The Huskers didn't stop there. They tacked on four more runs in the sixth inning off of just a single hit. Three of those runs scored from hit batsmen and all four Nebraska runs came in with two outs. With two thirds of the game in the books, the Huskers led 13-6.
Jaxon Jelkin continued a strong relief outing into the eighth inning before allowing a double, single and a walk. With runners on the corners, the freshman went to the dugout in favor of Tyler Martin. The Wolverines scored a run in the inning and two more in the ninth but the Huskers held on to win in a game with a final runtime of 3:34.
The Friday Five
Nebraska feels confident in its top five batters.
Will Bolt said as much during his press conference on Thursday. Matthews, Chick, Anderson, Griffin Everitt and Anglim all delivered on Friday night. Four of the five hitters knocked in a run and a walk. All five registered a hit and several were hit by a pitch. As a group, they were 6-19 with 10 of the team's 11 RBIs.

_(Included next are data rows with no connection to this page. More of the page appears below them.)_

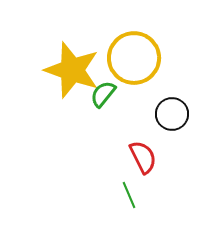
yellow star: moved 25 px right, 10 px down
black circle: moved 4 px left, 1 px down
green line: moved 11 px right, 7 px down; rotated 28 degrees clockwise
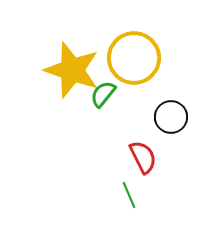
black circle: moved 1 px left, 3 px down
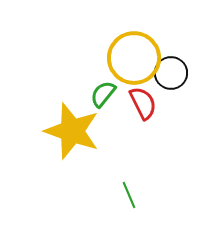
yellow star: moved 61 px down
black circle: moved 44 px up
red semicircle: moved 54 px up
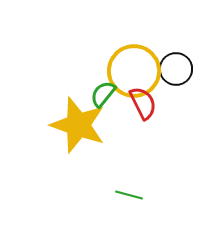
yellow circle: moved 13 px down
black circle: moved 5 px right, 4 px up
yellow star: moved 6 px right, 6 px up
green line: rotated 52 degrees counterclockwise
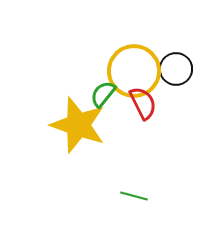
green line: moved 5 px right, 1 px down
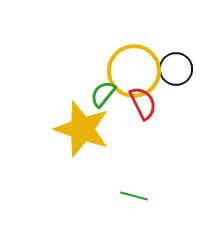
yellow star: moved 4 px right, 4 px down
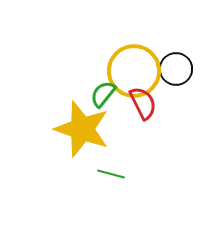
green line: moved 23 px left, 22 px up
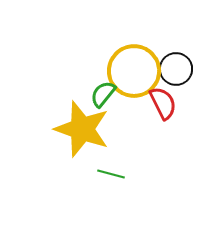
red semicircle: moved 20 px right
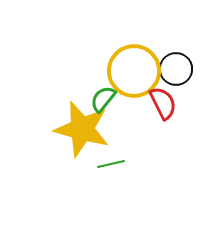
green semicircle: moved 5 px down
yellow star: rotated 4 degrees counterclockwise
green line: moved 10 px up; rotated 28 degrees counterclockwise
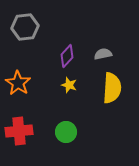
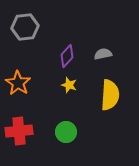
yellow semicircle: moved 2 px left, 7 px down
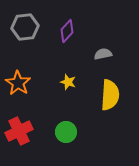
purple diamond: moved 25 px up
yellow star: moved 1 px left, 3 px up
red cross: rotated 20 degrees counterclockwise
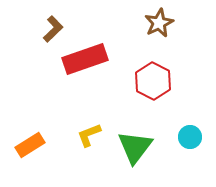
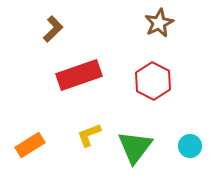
red rectangle: moved 6 px left, 16 px down
cyan circle: moved 9 px down
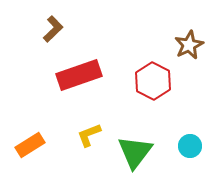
brown star: moved 30 px right, 22 px down
green triangle: moved 5 px down
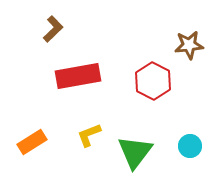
brown star: rotated 20 degrees clockwise
red rectangle: moved 1 px left, 1 px down; rotated 9 degrees clockwise
orange rectangle: moved 2 px right, 3 px up
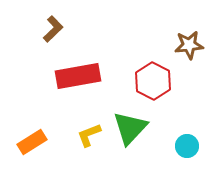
cyan circle: moved 3 px left
green triangle: moved 5 px left, 24 px up; rotated 6 degrees clockwise
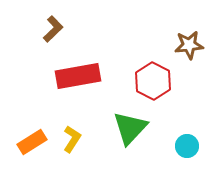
yellow L-shape: moved 17 px left, 4 px down; rotated 144 degrees clockwise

The bottom third of the order did their fair share too.
Jack Steil, Core Jackson and Luke Sartori accounted for six of 11 walks and did a solid job of turning the lineup over for the first five hitters. An all-around offensive contribution was necessary for Nebraska in a game in which it gave up nine runs.
Once again, consistency is key. Friday may have been the Huskers most consistent night at the plate this season. It certainly was its most resilient digging out of the 6-3 hole provided by those four home runs. The question is if Nebraska can hold that momentum throughout the remainder of the weekend.
"Solo home runs don't win ballgames"
There were a ton of weird things on Friday night.
The four consecutive home runs by Michigan was just shy of tying the NCAA record of five. Nebraska scored three runs in a row later in the contest of hit batters. One thing was true of each and every shot by the Wolverines, they were solos.
Both players and Bolt brought up that fact after the game.
It was part of why the Huskers were able to stay in the game not just on the scoreboard but mentally. The easiest way to avoid multi-run long balls is to avoid free passes. Nebraska gave up just two walks and had no errors.
Compare that to the Wolverine's 11 walks allowed and four hit batters and it becomes clearer why the Huskers were able to come out on top.
Nebraska baseball returns to the diamond Saturday at 2 p.m. to resume its series with Michigan. The game will be televised on Nebraska Public Media and can be heard on the Huskers Radio Network.